Less measurable, more telling: in April 2026, EdTech Digest named Kiddom a 2026 EdTech Trendsetter, citing the industry's lurch toward "coherent instructional systems." Coherent instruction is the kind of phrase that means nothing for ten years and then suddenly means everything. Kiddom has been building toward it since before anyone called it that.
The funding curve
Source: Crunchbase, public announcements. A startup graph that goes the right way - rare, but it happens.
The mission
Ask Kiddom what it is trying to do and you will get a sentence about closing achievement gaps with high-quality curriculum and analytics. Ask a teacher who uses it and you will get something simpler. The mission, in the version that actually motivates the building, is to give educators back the hours they currently spend assembling curriculum from scattered sources. Whether those hours go to better teaching, better lesson plans, or simply to going home before dark is, properly, not Kiddom's business.
When Kiddom technology merges with HQIM, rich curricula become easier to navigate, assign, customize, and glean insights from. - Kiddom, on the record
The cultural posture is interesting. The company is remote-friendly, employs a substantial number of former classroom teachers alongside engineers and product designers, and tends to talk about itself less like a SaaS vendor and more like an instructional partner. Whether that holds up under the pressure of a public-company exit is one of the more interesting open questions in K-12 software.
Why it matters tomorrow
American K-12 is in the middle of a quiet realignment. The post-pandemic catalog of districts and the curricula they actually trust has narrowed; the publishers who survived are the ones who put real instructional design into their materials. The platforms that wrap those materials in something teachable - and analyzable, and updatable - are positioning themselves at the center of how the next decade of American schooling will be delivered. That is the wave Kiddom rode into its Series C and the one it is still riding now.

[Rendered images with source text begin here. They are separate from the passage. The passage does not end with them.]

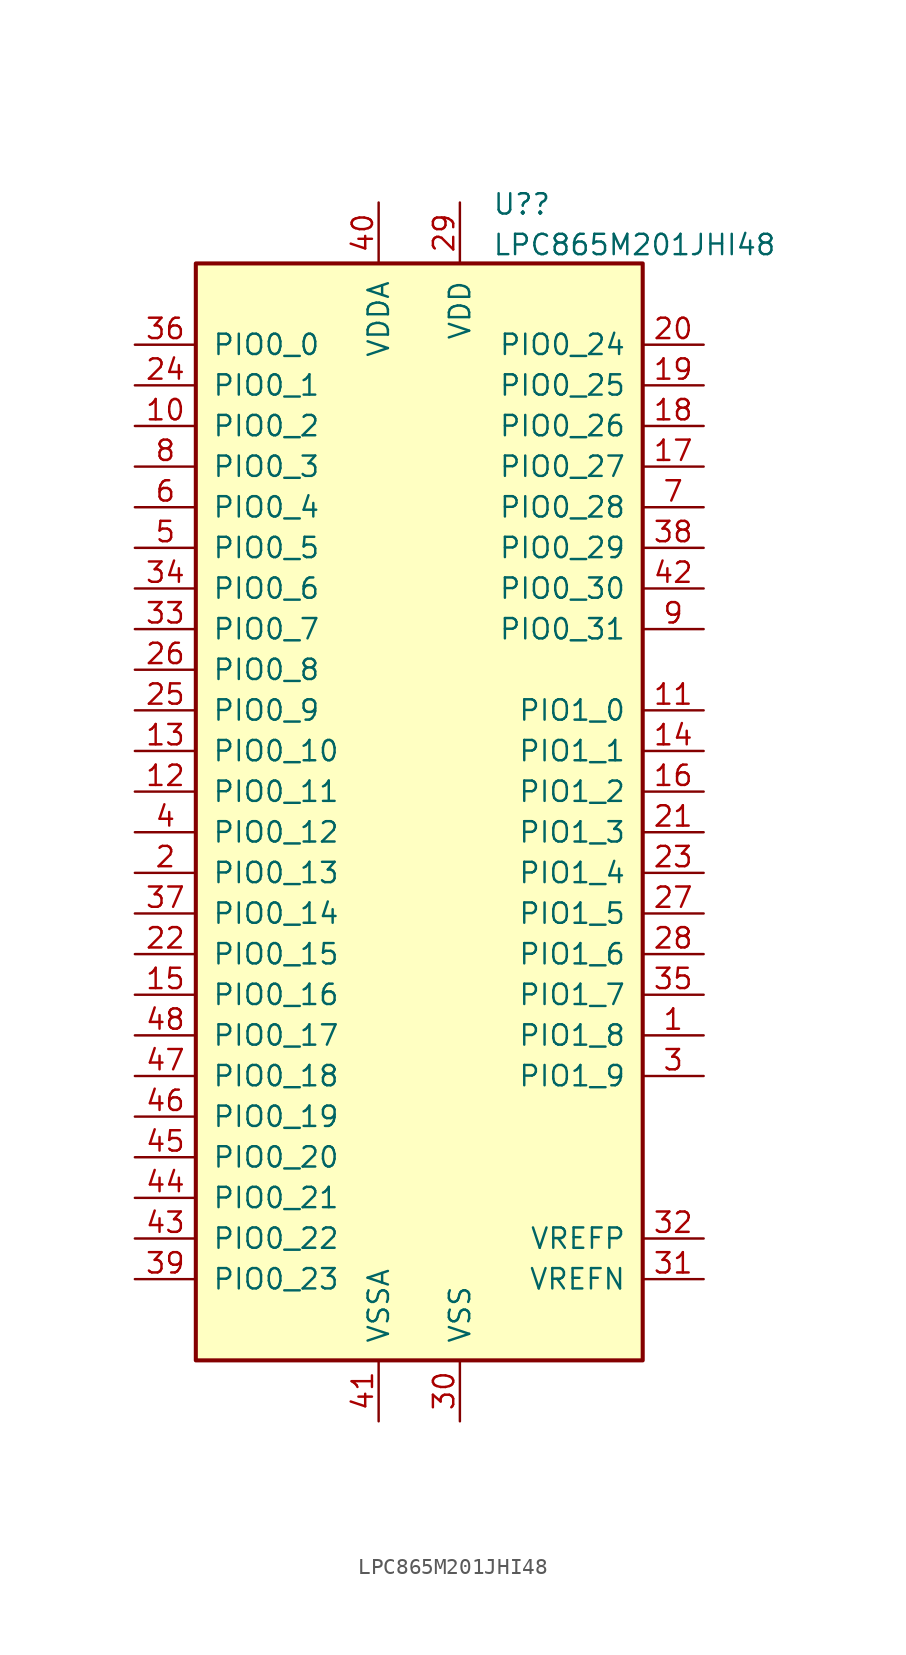
<source format=kicad_sym>
(kicad_symbol_lib
  (version 20231120)
  (generator "kicad_symbol_editor")
  (generator_version "8.0")
  (symbol "LPC865M201JHI48"
    (pin_names
      (offset 1.016))
    (property "Reference" "U?"
      (at 4.559 37.99 0)
      (effects (font (size 1.27 1.27)) (justify left)))
    (property "Value" "LPC865M201JHI48"
      (at 4.559 35.453 0)
      (effects (font (size 1.27 1.27)) (justify left)))
    (symbol "LPC865M201JHI48_0_1"
      (rectangle (start -13.97 34.29) (end 13.97 -34.29) (stroke (width 0.254) (type default)) (fill (type background))))
    (symbol "LPC865M201JHI48_1_1"
      (pin bidirectional line (at 17.78 -13.97 180) (length 3.81) (name "PIO1_8" (effects (font (size 1.27 1.27)))) (number "1" (effects (font (size 1.27 1.27)))))
      (pin bidirectional line (at -17.78 24.13 0) (length 3.81) (name "PIO0_2" (effects (font (size 1.27 1.27)))) (number "10" (effects (font (size 1.27 1.27)))))
      (pin bidirectional line (at 17.78 6.35 180) (length 3.81) (name "PIO1_0" (effects (font (size 1.27 1.27)))) (number "11" (effects (font (size 1.27 1.27)))))
      (pin bidirectional line (at -17.78 1.27 0) (length 3.81) (name "PIO0_11" (effects (font (size 1.27 1.27)))) (number "12" (effects (font (size 1.27 1.27)))))
      (pin bidirectional line (at -17.78 3.81 0) (length 3.81) (name "PIO0_10" (effects (font (size 1.27 1.27)))) (number "13" (effects (font (size 1.27 1.27)))))
      (pin bidirectional line (at 17.78 3.81 180) (length 3.81) (name "PIO1_1" (effects (font (size 1.27 1.27)))) (number "14" (effects (font (size 1.27 1.27)))))
      (pin bidirectional line (at -17.78 -11.43 0) (length 3.81) (name "PIO0_16" (effects (font (size 1.27 1.27)))) (number "15" (effects (font (size 1.27 1.27)))))
      (pin bidirectional line (at 17.78 1.27 180) (length 3.81) (name "PIO1_2" (effects (font (size 1.27 1.27)))) (number "16" (effects (font (size 1.27 1.27)))))
      (pin bidirectional line (at 17.78 21.59 180) (length 3.81) (name "PIO0_27" (effects (font (size 1.27 1.27)))) (number "17" (effects (font (size 1.27 1.27)))))
      (pin bidirectional line (at 17.78 24.13 180) (length 3.81) (name "PIO0_26" (effects (font (size 1.27 1.27)))) (number "18" (effects (font (size 1.27 1.27)))))
      (pin bidirectional line (at 17.78 26.67 180) (length 3.81) (name "PIO0_25" (effects (font (size 1.27 1.27)))) (number "19" (effects (font (size 1.27 1.27)))))
      (pin bidirectional line (at -17.78 -3.81 0) (length 3.81) (name "PIO0_13" (effects (font (size 1.27 1.27)))) (number "2" (effects (font (size 1.27 1.27)))))
      (pin bidirectional line (at 17.78 29.21 180) (length 3.81) (name "PIO0_24" (effects (font (size 1.27 1.27)))) (number "20" (effects (font (size 1.27 1.27)))))
      (pin bidirectional line (at 17.78 -1.27 180) (length 3.81) (name "PIO1_3" (effects (font (size 1.27 1.27)))) (number "21" (effects (font (size 1.27 1.27)))))
      (pin bidirectional line (at -17.78 -8.89 0) (length 3.81) (name "PIO0_15" (effects (font (size 1.27 1.27)))) (number "22" (effects (font (size 1.27 1.27)))))
      (pin bidirectional line (at 17.78 -3.81 180) (length 3.81) (name "PIO1_4" (effects (font (size 1.27 1.27)))) (number "23" (effects (font (size 1.27 1.27)))))
      (pin bidirectional line (at -17.78 26.67 0) (length 3.81) (name "PIO0_1" (effects (font (size 1.27 1.27)))) (number "24" (effects (font (size 1.27 1.27)))))
      (pin bidirectional line (at -17.78 6.35 0) (length 3.81) (name "PIO0_9" (effects (font (size 1.27 1.27)))) (number "25" (effects (font (size 1.27 1.27)))))
      (pin bidirectional line (at -17.78 8.89 0) (length 3.81) (name "PIO0_8" (effects (font (size 1.27 1.27)))) (number "26" (effects (font (size 1.27 1.27)))))
      (pin bidirectional line (at 17.78 -6.35 180) (length 3.81) (name "PIO1_5" (effects (font (size 1.27 1.27)))) (number "27" (effects (font (size 1.27 1.27)))))
      (pin bidirectional line (at 17.78 -8.89 180) (length 3.81) (name "PIO1_6" (effects (font (size 1.27 1.27)))) (number "28" (effects (font (size 1.27 1.27)))))
      (pin power_in line (at 2.54 38.1 270) (length 3.81) (name "VDD" (effects (font (size 1.27 1.27)))) (number "29" (effects (font (size 1.27 1.27)))))
      (pin bidirectional line (at 17.78 -16.51 180) (length 3.81) (name "PIO1_9" (effects (font (size 1.27 1.27)))) (number "3" (effects (font (size 1.27 1.27)))))
      (pin power_in line (at 2.54 -38.1 90) (length 3.81) (name "VSS" (effects (font (size 1.27 1.27)))) (number "30" (effects (font (size 1.27 1.27)))))
      (pin input line (at 17.78 -29.21 180) (length 3.81) (name "VREFN" (effects (font (size 1.27 1.27)))) (number "31" (effects (font (size 1.27 1.27)))))
      (pin input line (at 17.78 -26.67 180) (length 3.81) (name "VREFP" (effects (font (size 1.27 1.27)))) (number "32" (effects (font (size 1.27 1.27)))))
      (pin bidirectional line (at -17.78 11.43 0) (length 3.81) (name "PIO0_7" (effects (font (size 1.27 1.27)))) (number "33" (effects (font (size 1.27 1.27)))))
      (pin bidirectional line (at -17.78 13.97 0) (length 3.81) (name "PIO0_6" (effects (font (size 1.27 1.27)))) (number "34" (effects (font (size 1.27 1.27)))))
      (pin bidirectional line (at 17.78 -11.43 180) (length 3.81) (name "PIO1_7" (effects (font (size 1.27 1.27)))) (number "35" (effects (font (size 1.27 1.27)))))
      (pin bidirectional line (at -17.78 29.21 0) (length 3.81) (name "PIO0_0" (effects (font (size 1.27 1.27)))) (number "36" (effects (font (size 1.27 1.27)))))
      (pin bidirectional line (at -17.78 -6.35 0) (length 3.81) (name "PIO0_14" (effects (font (size 1.27 1.27)))) (number "37" (effects (font (size 1.27 1.27)))))
      (pin bidirectional line (at 17.78 16.51 180) (length 3.81) (name "PIO0_29" (effects (font (size 1.27 1.27)))) (number "38" (effects (font (size 1.27 1.27)))))
      (pin bidirectional line (at -17.78 -29.21 0) (length 3.81) (name "PIO0_23" (effects (font (size 1.27 1.27)))) (number "39" (effects (font (size 1.27 1.27)))))
      (pin bidirectional line (at -17.78 -1.27 0) (length 3.81) (name "PIO0_12" (effects (font (size 1.27 1.27)))) (number "4" (effects (font (size 1.27 1.27)))))
      (pin power_in line (at -2.54 38.1 270) (length 3.81) (name "VDDA" (effects (font (size 1.27 1.27)))) (number "40" (effects (font (size 1.27 1.27)))))
      (pin power_in line (at -2.54 -38.1 90) (length 3.81) (name "VSSA" (effects (font (size 1.27 1.27)))) (number "41" (effects (font (size 1.27 1.27)))))
      (pin bidirectional line (at 17.78 13.97 180) (length 3.81) (name "PIO0_30" (effects (font (size 1.27 1.27)))) (number "42" (effects (font (size 1.27 1.27)))))
      (pin bidirectional line (at -17.78 -26.67 0) (length 3.81) (name "PIO0_22" (effects (font (size 1.27 1.27)))) (number "43" (effects (font (size 1.27 1.27)))))
      (pin bidirectional line (at -17.78 -24.13 0) (length 3.81) (name "PIO0_21" (effects (font (size 1.27 1.27)))) (number "44" (effects (font (size 1.27 1.27)))))
      (pin bidirectional line (at -17.78 -21.59 0) (length 3.81) (name "PIO0_20" (effects (font (size 1.27 1.27)))) (number "45" (effects (font (size 1.27 1.27)))))
      (pin bidirectional line (at -17.78 -19.05 0) (length 3.81) (name "PIO0_19" (effects (font (size 1.27 1.27)))) (number "46" (effects (font (size 1.27 1.27)))))
      (pin bidirectional line (at -17.78 -16.51 0) (length 3.81) (name "PIO0_18" (effects (font (size 1.27 1.27)))) (number "47" (effects (font (size 1.27 1.27)))))
      (pin bidirectional line (at -17.78 -13.97 0) (length 3.81) (name "PIO0_17" (effects (font (size 1.27 1.27)))) (number "48" (effects (font (size 1.27 1.27)))))
      (pin bidirectional line (at -17.78 16.51 0) (length 3.81) (name "PIO0_5" (effects (font (size 1.27 1.27)))) (number "5" (effects (font (size 1.27 1.27)))))
      (pin bidirectional line (at -17.78 19.05 0) (length 3.81) (name "PIO0_4" (effects (font (size 1.27 1.27)))) (number "6" (effects (font (size 1.27 1.27)))))
      (pin bidirectional line (at 17.78 19.05 180) (length 3.81) (name "PIO0_28" (effects (font (size 1.27 1.27)))) (number "7" (effects (font (size 1.27 1.27)))))
      (pin bidirectional line (at -17.78 21.59 0) (length 3.81) (name "PIO0_3" (effects (font (size 1.27 1.27)))) (number "8" (effects (font (size 1.27 1.27)))))
      (pin bidirectional line (at 17.78 11.43 180) (length 3.81) (name "PIO0_31" (effects (font (size 1.27 1.27)))) (number "9" (effects (font (size 1.27 1.27))))))))
</source>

There is a competing model. Google Classroom is free. Canvas and Schoology are entrenched. The big publishers (McGraw Hill, Savvas, HMH) would each prefer to be your digital platform too, thank you. Kiddom's wager is that none of them are willing to be neutral about whose curriculum gets featured, and that neutrality, in this market, is worth paying for.
Watch
Back to Monday morning
The teacher in Maryland closes her laptop at the end of the day. Her gradebook is current. Her data dashboard tells her that two students need to revisit ratios before Friday's quiz. She did not download a single PDF. She did not paste a single link. She did not, for once, take work home.
This is the part of the Kiddom story that the press release cannot quite get to. It is small. It is unspectacular. It is also the entire point.